Arts & Culture

Iris Turcott Guest Lecture

Theatre, art, and political correctness

It’s not difficult to visualize acclaimed Canadian dramaturge Iris Turcott. She’s exuberant and inquisitive, curious and insightful, and almost telepathically observant. Turcott’s Nov. 18 guest lecture at Massey Hall touched on topics surrounding censorship, artists and their art, and the flawed notion of political correctness.

Turcott’s connection with her audience is kinetic; her body moves with every word she exclaims. Clinging to each idea she forms, her cadence is dictated by her every thought – each sentence connects into another idea, with each idea connecting to form a remarkably detailed and coherent imagining.

Looking for a straight answer is almost juvenile; each of Turcott’s ideas unite to deliver a comprehensive explanation for her opinion.

Beyond her theatricality, Turcott identifies as a writer – her roles as dramaturge at Canadian Stage, co-founder and co-artistic director of Playbill Theatre, and dramaturge at the internationally known Theatre of Marionettes, precedes her name.

Her desire to be among writers instead of actors is derivative of her theory on artistic creation.

“I wanted to be at the genesis of idea,” Turcott said of her need to be with writers. “I like to be involved in the pregnancy [of theatre]. Theatre is a collaborative art form, and actors collaborate, but writers start everything.”

Invited to share her experiences, Turcott doesn’t shrink at the notion of being loud and subjective. On the contrary, her opinions move as freely as her body – her improvised gesticulations rehearsed for more than 30 years.

Though her thesis was introduced at the beginning of her lecture, Turcott’s audience connection was established well before she took the stage. She spoke to students, asked about their lives, and even made a point to memorize key details about their histories.

Improvising the majority of her lecture, Turcott often stopped to compliment her host, acclaimed playwright, close friend, and University of Guelph professor, Judith Thompson. Utilizing her small audience and pre-lecture interviews to great effect, Turcott made a point of singling students out to ask for their opinions and their involvement.

Using the fallout surrounding Colleen Murphy’s 2012 production, Pig Girl, Turcott made it clear that she doesn’t believe that one should censor art. Murphy’s work, about an Aboriginal girl viciously brutalized by serial-killer Robert Pickton, has garnered strong criticism from critics, fellow playwrights, and the Aboriginal community.

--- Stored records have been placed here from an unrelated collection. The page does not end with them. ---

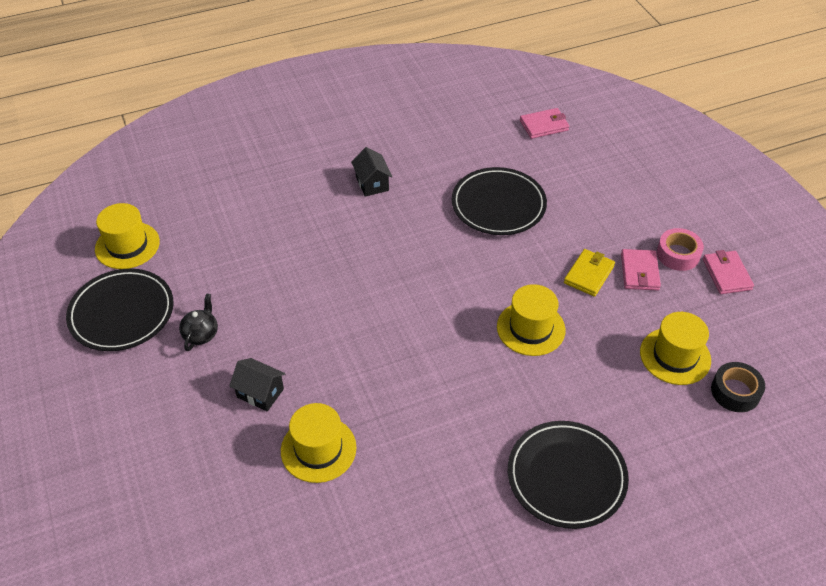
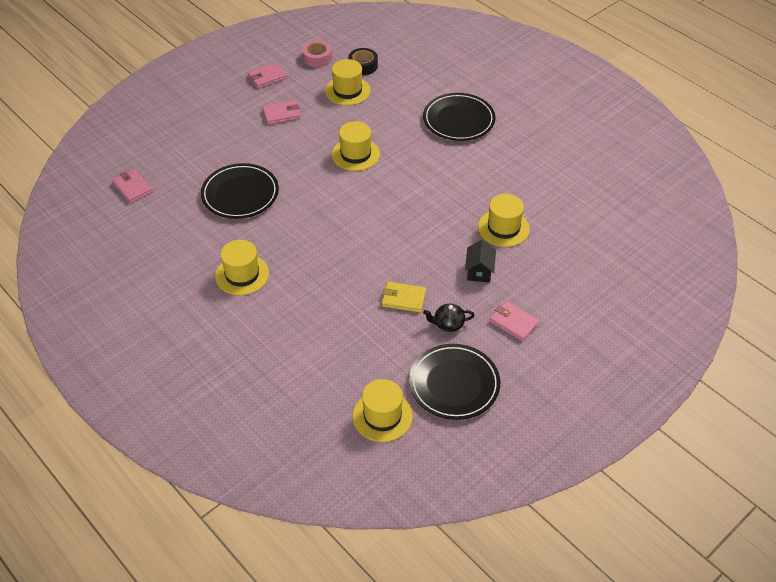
camera: 110 degrees left, 0 degrees up
black house [351,147,392,197] -> yellow hat [215,240,269,295]
yellow wallet [564,249,615,297] -> yellow wallet moved to [382,282,426,312]
pink tape [657,228,704,271] -> pink tape moved to [302,40,332,67]
none -> pink wallet [489,301,540,342]

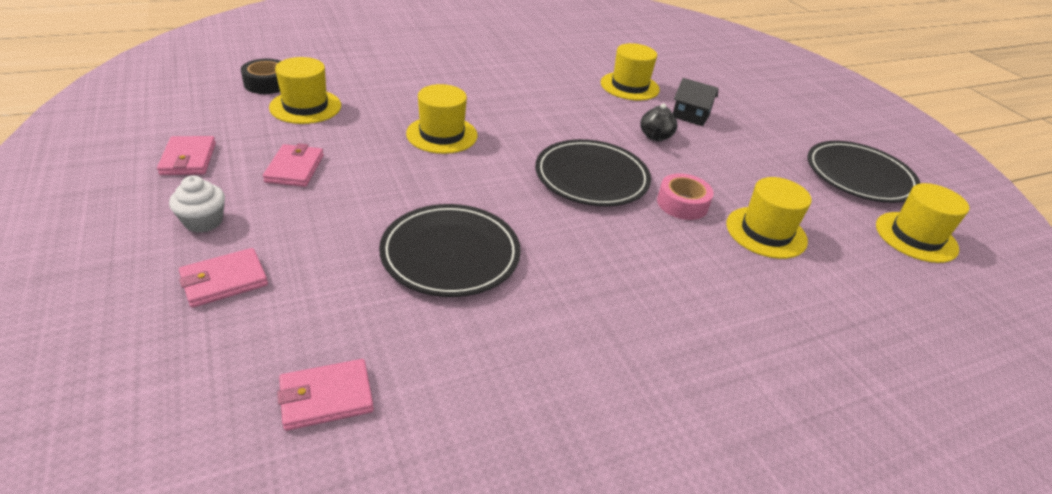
camera: 75 degrees left, 10 degrees down
yellow hat [215,240,269,295] -> yellow hat moved to [726,177,812,259]
pink tape [302,40,332,67] -> pink tape moved to [657,173,714,220]
yellow wallet [382,282,426,312] -> none
black plate [423,93,495,141] -> black plate moved to [535,139,651,206]
black teapot [423,304,474,332] -> black teapot moved to [640,103,677,141]
pink wallet [489,301,540,342] -> pink wallet moved to [179,248,268,308]
none -> white cupcake [169,176,225,233]

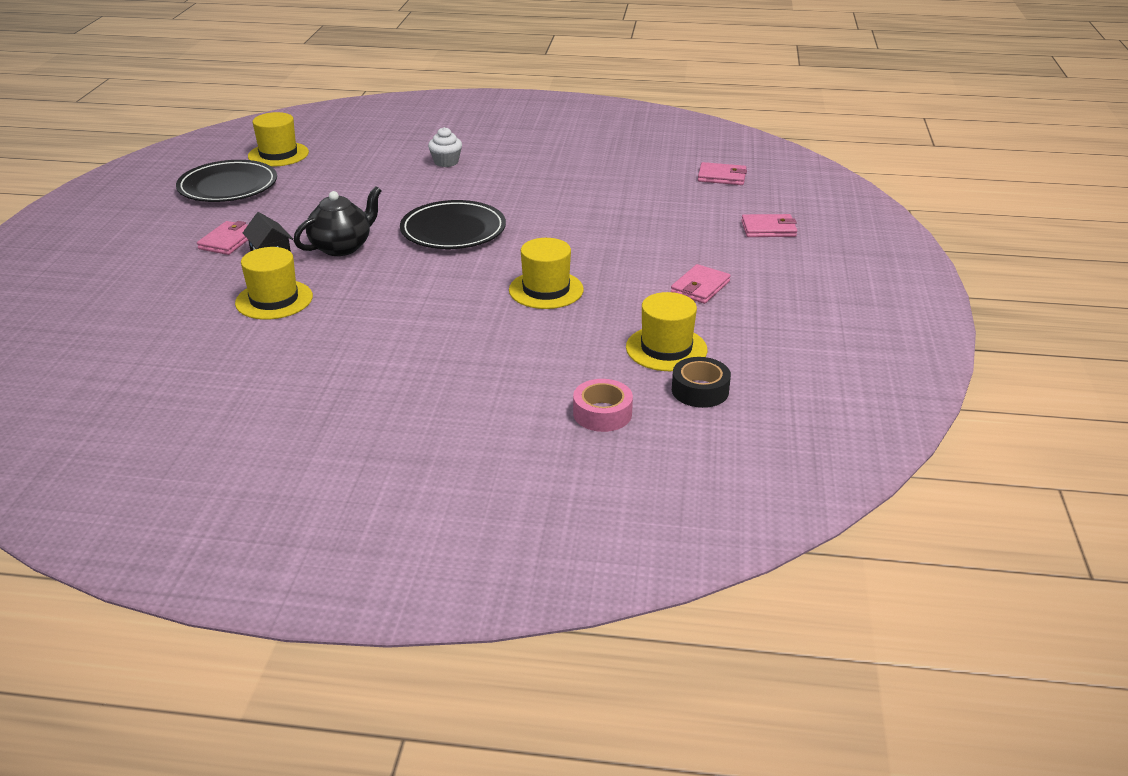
camera: 145 degrees left, 5 degrees down
pink wallet [157,136,216,175] -> pink wallet moved to [197,221,248,255]
white cupcake [169,176,225,233] -> white cupcake moved to [428,127,462,167]
black plate [379,204,521,297] -> none
black teapot [640,103,677,141] -> black teapot [294,186,382,256], size x1.64
pink tape [657,173,714,220] -> pink tape moved to [573,379,633,432]
yellow hat [726,177,812,259] -> none

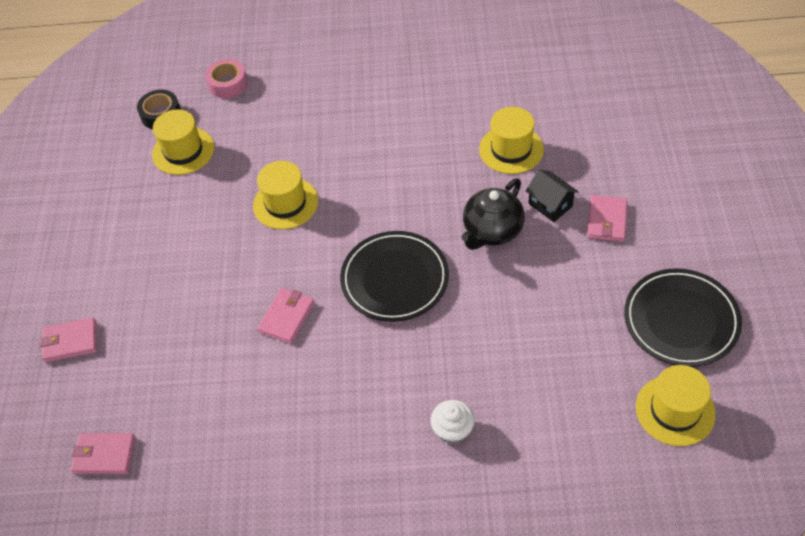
camera: 175 degrees right, 20 degrees up
pink wallet [671,264,731,304] -> pink wallet moved to [257,288,315,344]

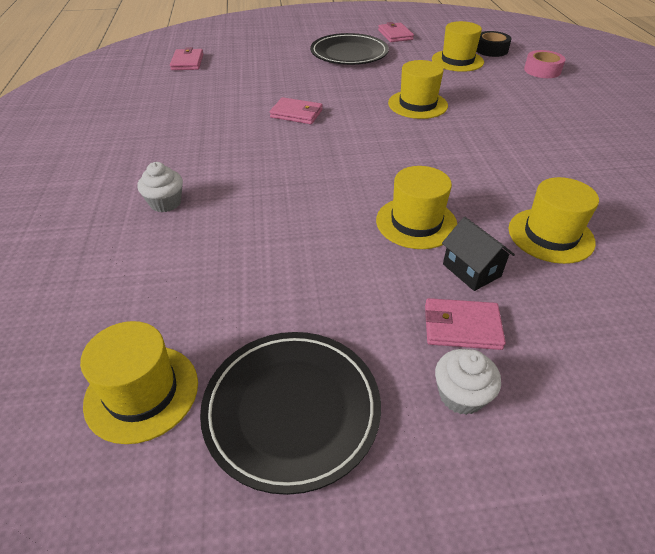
camera: 80 degrees right, 10 degrees down
pink wallet [40,318,97,363] -> pink wallet moved to [378,22,414,42]
black plate [340,231,449,322] -> black plate moved to [310,33,389,65]
black teapot [462,178,525,250] -> yellow hat [376,166,457,249]
black house [526,170,579,222] -> black house turned 75 degrees counterclockwise [442,217,515,291]
none -> white cupcake [435,349,501,415]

Many feel that Murphy’s play, which features the girl and her attacker on stage throughout, tackles the delicate subject of Pickton’s killing spree while the wounds are still too fresh. Others believe that Murphy, a white woman, was the wrong person to write on a topic that spotlights an Aboriginal problem.

Turcott argued that an artist should not be afraid of creating work they feel must be created.

“It’s dangerous to go about judgment in art,” Turcott explained. “I refuse to play this game [about] race and gender…an artist is someone who has to do something.”

On the topic of extraordinary actions, Turcott made the point that we shouldn’t ignore ordinary people. The actions of ordinary people are often as impressive as the actions of the people we idolize.

“I look up to Gandhi, but he was a paedophile,” Turcott explained. “It doesn’t change that he did great things, but he was also a paedophile. Ordinary people should be valorized for what they do every day, because what they do is just as impressive [as extraordinary people].”

Due to the nature of the lecture, Thompson’s interjections and often contradictory views added fresh insight into Turcott’s opinion.

“We argue a lot, but we never fight,” said Turcott on her relationship with Thompson. “It’s not about winning an argument, it’s about making discoveries.”

Thompson and Turcott’s vortex of ideas served to ground the lecture in subjective realism. Watching the two interact, one drew a picture of close friends who understand through their disagreements.

Turcott ended her lecture with a word on chasing one’s dreams:

“If you must tell the truth, if you must paint, if you must tell stories, if you must act, if you must write – do it. Otherwise you’ll just end up in a nuthouse.”